Pukul dua dini hari, Ardi mendapat telepon dari Rumah Sakit.
"Apa? Iya, masukkan obatnya melalui infus, saya akan segera ke sana," ucap Ardi kemudian menutup teleponnya.
"Babe, bangun Babe, ikut aku ke Rumah Sakit yuk," Ardi membangunkan Najma.
"Ada apa Mas?" tanya Najma sambil menggeliat, mengeriyip dan melihat jam digital di dinding.
"Yudha barusan kejang, kita ke sana yuk,"
"Ah iya," mereka segera berganti baju dan menaiki mobil untuk segera ke rumah sakit.
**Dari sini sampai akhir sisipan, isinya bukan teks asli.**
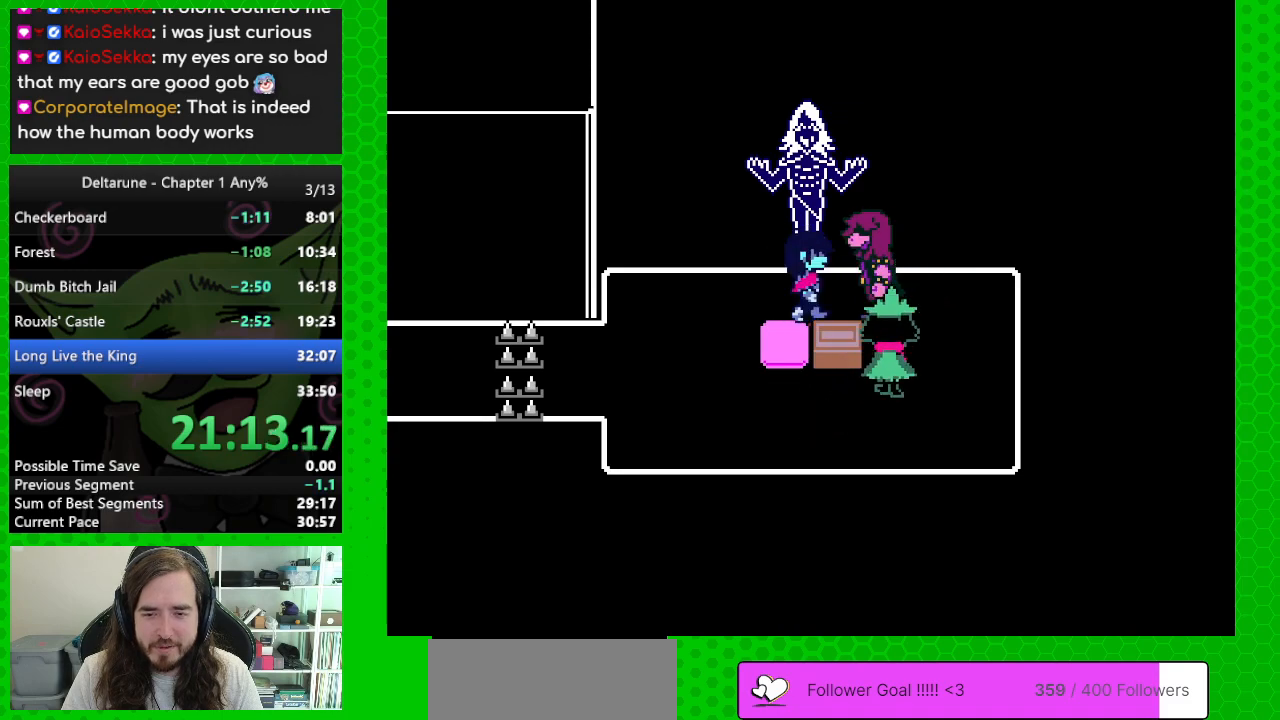
{"keys": ["left", "z"], "events": [[267, "down", "down"], [350, "left", "down"], [350, "right", "up"], [400, "down", "up"], [500, "z", "down"]]}
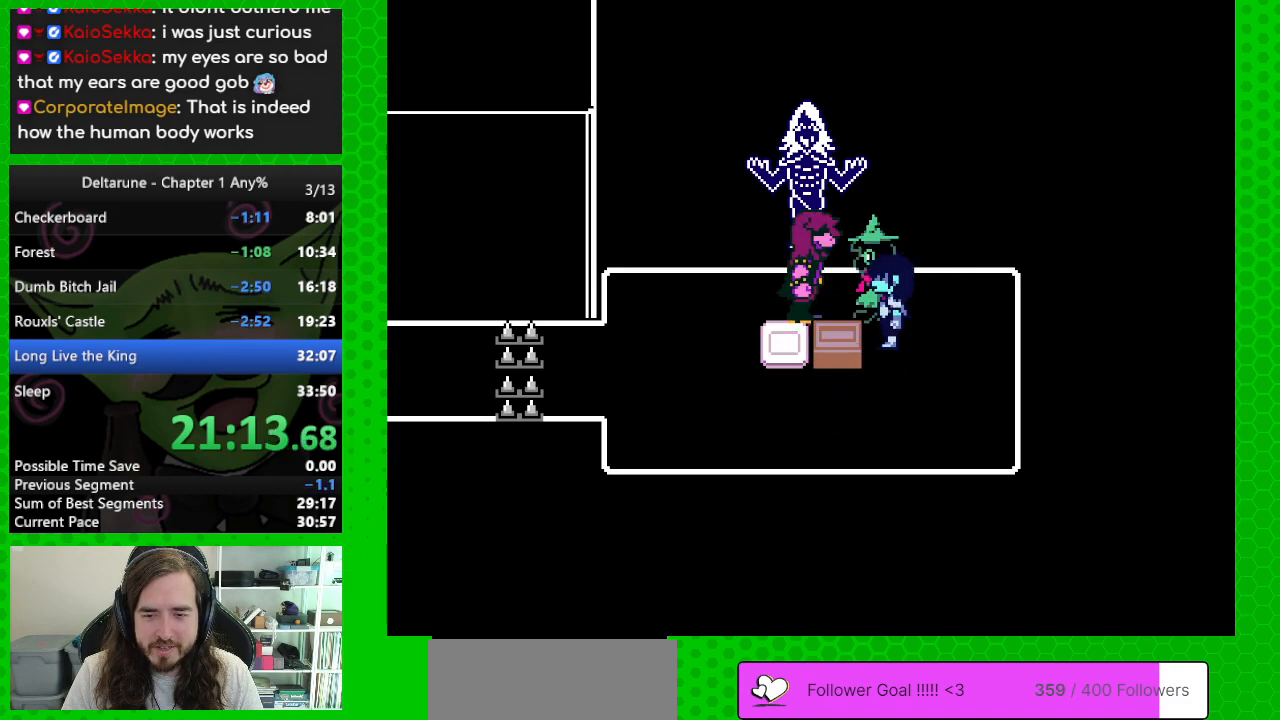
{"keys": ["down", "left"], "events": [[83, "z", "up"], [283, "left", "up"], [317, "down", "down"], [367, "left", "down"]]}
Karena masih dini hari jalanan sepi sehingga mereka bisa segera sampai ke rumah sakit.
Sesampainya di rumah sakit, Ardi langsung masuk ruang rawat Yudha. Ia memeriksa langsung keadaan Yudha, kejang telah berhenti, dan Yudha juga sadar.
"Ngapain aku dipasangin kaya gini?" tanya Yudha sambil menunjuk elektroda yang menempel di dadanya, dan sebuah alat menyerupai penjepit di jari telunjuknya, dan semua itu terhubung di monitor di sebelahnya. Menunjukkan denyut jantung, saturasi oksigen, respirasi/ jumlah pernafasan, dan tekanan darah.
"Biar terpantau lebih rinci lagi Yud, nurut napa, di sini aku dokternya, kamu pasien ya," sahut Ardi.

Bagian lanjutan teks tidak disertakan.